Darn hard to believe that six individuals would all be unaware that it was illegal.


----------



## PapawSmith (Feb 13, 2007)

Shortdrift said:


> Darn hard to believe that six individuals would all be unaware that it was illegal.


I'm with you, Ron. (I only call you that because I think that is your name). I would, however like to hear the full story on how the Meat Cutter and his crew was so dumb founded, according to the short report, regarding his guilt. How does an experienced butcher with such a good following mistakenly sell wild game? His side needs representation here IMO.


----------



## bobk (Apr 30, 2004)

I'll still take my deer to Breman. They have the best product around. Charge a deposit up front so they don't get burned from the jerks that don't pick up the meat that they orderd and all will be good.


----------



## fishwendel2 (Nov 19, 2007)

Makes sense to me...if you are happy and think they are treating you fairly then no need to go someplace else.


----------



## Ga. transplant (Oct 13, 2010)

I dont see a problem with it. if someone was paying to get there deer processed and didnt pick it up why would there be a difernce in someone else paying for the services of the processer?


----------



## rod bender bob (May 19, 2004)

He has no right to sell game or fish - it is illegal ! Do u really want people to be allowed to sell game and fish, we have enough problems with poachers now.


----------



## Ga. transplant (Oct 13, 2010)

rod bender bob said:


> He has no right to sell game or fish - it is illegal ! Do u really want people to be allowed to sell game and fish, we have enough problems with poachers now.
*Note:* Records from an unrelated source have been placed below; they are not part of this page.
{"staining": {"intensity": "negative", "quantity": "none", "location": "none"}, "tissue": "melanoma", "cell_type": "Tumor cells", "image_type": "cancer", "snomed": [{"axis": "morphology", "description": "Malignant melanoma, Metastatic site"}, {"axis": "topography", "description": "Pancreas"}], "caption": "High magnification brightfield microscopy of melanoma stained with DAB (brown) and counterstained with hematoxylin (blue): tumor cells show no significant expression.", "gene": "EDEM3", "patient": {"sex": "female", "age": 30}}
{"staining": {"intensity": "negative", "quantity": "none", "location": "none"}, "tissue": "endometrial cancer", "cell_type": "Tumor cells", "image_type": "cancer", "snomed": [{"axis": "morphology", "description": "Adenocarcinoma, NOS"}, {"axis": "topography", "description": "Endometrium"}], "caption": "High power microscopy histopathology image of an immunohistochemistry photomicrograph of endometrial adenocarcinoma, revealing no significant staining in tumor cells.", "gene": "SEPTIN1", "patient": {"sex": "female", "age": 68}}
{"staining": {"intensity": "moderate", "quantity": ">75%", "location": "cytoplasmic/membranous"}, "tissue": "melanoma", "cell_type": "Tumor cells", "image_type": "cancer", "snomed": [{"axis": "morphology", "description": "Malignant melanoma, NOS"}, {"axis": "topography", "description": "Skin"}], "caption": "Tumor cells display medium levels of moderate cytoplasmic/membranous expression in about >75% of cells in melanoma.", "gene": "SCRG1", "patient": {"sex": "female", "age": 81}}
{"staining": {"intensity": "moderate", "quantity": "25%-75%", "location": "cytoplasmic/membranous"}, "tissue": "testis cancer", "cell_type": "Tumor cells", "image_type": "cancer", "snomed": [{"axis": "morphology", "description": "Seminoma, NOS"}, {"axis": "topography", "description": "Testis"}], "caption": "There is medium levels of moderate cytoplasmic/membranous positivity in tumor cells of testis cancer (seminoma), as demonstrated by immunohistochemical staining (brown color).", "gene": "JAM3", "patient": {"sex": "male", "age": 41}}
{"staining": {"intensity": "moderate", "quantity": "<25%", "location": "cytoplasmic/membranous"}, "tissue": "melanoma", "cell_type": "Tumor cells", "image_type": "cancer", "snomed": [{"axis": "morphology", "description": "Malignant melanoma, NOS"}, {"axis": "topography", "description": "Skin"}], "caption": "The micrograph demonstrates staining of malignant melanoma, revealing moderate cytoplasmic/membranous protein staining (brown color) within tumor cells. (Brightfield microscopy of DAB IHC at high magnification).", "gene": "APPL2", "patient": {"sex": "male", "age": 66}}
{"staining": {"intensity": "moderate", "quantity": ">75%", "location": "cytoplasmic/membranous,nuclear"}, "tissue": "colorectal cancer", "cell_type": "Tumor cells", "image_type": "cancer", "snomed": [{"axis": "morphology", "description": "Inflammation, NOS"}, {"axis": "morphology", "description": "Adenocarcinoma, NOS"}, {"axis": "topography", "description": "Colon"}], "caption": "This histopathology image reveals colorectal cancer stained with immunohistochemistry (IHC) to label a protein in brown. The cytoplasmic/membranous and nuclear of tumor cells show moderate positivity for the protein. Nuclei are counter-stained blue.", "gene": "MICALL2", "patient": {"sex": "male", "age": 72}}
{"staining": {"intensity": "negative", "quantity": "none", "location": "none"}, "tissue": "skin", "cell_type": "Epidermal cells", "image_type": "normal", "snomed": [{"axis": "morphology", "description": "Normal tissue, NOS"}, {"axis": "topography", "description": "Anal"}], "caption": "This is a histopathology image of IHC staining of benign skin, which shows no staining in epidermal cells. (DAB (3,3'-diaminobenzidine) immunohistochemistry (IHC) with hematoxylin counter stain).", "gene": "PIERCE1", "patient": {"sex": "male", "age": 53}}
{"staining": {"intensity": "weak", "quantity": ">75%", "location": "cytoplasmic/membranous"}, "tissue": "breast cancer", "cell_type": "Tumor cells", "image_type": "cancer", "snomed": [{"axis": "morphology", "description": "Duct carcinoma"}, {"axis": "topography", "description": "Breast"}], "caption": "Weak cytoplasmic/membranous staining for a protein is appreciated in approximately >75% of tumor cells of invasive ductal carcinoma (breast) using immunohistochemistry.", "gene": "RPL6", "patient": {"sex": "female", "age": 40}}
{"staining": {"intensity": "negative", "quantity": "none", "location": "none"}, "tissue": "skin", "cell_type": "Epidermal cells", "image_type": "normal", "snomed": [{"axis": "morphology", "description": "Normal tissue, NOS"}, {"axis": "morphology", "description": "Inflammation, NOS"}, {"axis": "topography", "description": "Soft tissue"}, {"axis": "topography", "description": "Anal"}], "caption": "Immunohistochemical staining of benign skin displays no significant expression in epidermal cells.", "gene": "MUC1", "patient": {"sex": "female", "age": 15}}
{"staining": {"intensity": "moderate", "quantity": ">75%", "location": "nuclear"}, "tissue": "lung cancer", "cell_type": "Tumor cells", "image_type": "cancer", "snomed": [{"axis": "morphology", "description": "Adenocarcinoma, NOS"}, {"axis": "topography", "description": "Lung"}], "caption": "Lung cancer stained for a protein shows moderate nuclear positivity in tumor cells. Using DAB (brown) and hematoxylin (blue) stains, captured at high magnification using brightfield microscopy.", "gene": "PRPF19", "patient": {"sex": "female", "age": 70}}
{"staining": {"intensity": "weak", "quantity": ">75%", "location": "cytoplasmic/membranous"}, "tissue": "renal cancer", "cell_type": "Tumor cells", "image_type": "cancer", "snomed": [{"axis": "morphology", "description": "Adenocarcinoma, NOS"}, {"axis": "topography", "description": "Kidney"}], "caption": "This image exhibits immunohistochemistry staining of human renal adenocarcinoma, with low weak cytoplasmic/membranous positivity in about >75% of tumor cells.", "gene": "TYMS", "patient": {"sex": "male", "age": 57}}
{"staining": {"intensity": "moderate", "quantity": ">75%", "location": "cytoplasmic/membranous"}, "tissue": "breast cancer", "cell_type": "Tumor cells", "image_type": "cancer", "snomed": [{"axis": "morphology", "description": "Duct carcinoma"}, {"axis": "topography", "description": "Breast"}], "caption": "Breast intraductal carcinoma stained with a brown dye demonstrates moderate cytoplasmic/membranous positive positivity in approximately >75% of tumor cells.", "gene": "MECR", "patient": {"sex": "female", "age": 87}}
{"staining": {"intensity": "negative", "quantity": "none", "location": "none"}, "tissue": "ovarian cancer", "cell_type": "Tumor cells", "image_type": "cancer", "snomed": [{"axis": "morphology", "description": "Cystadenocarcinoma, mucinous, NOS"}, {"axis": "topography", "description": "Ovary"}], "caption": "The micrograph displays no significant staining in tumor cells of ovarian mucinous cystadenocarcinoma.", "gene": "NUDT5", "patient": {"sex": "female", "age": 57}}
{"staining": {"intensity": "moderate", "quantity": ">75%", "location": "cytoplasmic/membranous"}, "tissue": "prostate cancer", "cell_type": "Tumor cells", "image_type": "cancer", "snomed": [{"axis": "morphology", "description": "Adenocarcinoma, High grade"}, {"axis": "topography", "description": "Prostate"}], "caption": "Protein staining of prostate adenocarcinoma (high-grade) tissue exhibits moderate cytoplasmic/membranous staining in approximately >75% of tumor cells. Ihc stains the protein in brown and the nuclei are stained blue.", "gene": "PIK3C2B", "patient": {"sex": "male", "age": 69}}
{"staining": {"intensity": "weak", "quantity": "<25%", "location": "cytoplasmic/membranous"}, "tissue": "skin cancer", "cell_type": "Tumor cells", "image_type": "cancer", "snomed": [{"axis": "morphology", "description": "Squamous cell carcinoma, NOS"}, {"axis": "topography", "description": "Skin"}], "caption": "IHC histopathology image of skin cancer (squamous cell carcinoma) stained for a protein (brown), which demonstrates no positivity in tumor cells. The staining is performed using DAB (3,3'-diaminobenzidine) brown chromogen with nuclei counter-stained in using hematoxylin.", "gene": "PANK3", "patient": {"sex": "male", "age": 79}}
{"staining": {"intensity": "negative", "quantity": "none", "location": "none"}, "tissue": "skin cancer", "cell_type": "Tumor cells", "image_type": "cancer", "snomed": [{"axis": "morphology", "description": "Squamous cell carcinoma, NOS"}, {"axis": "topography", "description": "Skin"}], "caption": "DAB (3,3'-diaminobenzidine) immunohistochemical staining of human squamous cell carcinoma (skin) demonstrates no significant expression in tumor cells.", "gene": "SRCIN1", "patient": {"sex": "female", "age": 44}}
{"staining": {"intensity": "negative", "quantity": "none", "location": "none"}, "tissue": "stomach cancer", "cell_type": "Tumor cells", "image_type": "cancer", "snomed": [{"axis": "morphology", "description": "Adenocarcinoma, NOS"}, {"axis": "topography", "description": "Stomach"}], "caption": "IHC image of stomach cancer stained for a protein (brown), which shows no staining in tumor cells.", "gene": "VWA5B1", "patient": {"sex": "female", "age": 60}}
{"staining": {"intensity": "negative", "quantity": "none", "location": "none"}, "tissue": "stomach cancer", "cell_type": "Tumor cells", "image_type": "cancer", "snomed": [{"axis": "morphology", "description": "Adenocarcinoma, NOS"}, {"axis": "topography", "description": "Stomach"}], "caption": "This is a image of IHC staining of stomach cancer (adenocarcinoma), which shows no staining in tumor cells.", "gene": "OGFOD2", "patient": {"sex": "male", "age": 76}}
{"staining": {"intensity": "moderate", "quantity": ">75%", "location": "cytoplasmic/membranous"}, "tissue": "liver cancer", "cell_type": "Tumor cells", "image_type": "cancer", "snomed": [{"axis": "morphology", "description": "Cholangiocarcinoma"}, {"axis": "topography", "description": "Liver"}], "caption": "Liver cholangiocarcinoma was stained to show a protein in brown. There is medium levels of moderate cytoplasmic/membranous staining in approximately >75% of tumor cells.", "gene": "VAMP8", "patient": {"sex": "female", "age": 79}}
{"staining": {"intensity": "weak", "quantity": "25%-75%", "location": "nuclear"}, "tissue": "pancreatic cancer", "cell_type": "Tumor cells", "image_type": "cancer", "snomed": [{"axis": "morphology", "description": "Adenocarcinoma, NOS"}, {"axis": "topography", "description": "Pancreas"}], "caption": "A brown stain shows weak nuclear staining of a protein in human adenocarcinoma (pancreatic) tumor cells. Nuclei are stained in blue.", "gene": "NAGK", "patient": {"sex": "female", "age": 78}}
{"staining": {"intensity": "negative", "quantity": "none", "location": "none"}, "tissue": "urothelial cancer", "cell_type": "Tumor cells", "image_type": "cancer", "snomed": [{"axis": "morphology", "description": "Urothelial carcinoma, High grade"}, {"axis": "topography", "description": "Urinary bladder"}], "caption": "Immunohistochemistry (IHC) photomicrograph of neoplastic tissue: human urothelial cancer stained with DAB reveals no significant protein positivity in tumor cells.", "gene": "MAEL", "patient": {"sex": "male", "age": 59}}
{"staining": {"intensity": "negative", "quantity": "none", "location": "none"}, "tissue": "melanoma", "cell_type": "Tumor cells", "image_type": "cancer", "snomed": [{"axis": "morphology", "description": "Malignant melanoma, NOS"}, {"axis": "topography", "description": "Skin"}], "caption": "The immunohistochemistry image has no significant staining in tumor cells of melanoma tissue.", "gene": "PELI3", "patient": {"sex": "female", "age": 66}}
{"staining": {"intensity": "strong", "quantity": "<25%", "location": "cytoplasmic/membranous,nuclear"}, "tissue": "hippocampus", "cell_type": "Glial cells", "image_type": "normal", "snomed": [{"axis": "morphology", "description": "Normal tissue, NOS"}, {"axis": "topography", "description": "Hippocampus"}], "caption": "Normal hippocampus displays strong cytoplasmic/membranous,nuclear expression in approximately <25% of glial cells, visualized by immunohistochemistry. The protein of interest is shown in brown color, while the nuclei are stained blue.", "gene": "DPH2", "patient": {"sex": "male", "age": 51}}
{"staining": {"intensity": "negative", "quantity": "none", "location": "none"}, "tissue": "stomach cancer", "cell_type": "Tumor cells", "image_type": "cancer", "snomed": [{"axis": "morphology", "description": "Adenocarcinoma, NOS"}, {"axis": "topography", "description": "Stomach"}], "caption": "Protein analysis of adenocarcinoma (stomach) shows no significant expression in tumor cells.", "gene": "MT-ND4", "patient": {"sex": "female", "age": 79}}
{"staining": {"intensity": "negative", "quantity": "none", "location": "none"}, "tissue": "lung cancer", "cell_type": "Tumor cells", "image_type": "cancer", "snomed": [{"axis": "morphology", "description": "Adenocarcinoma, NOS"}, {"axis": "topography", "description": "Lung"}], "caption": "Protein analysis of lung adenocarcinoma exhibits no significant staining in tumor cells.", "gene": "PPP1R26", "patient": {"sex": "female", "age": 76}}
question.. were the people that dropped of the deer paying for it to be processed? were they paying for the deer meat or processing? the processer is selling his services, not going out and killing deer and selling it for money, unless I read wrong. if he is going out and poaching then yes I have a problem and he should be punished. but if he's selling it because he did a service for someone and that person couldnt afford it then I dont see what the big deal is.

I thought it was a guy who did processing and not just any old joe hunter. if he did processing for a job I see no problem but if he just did it being just a hunter I totally agree with you.


----------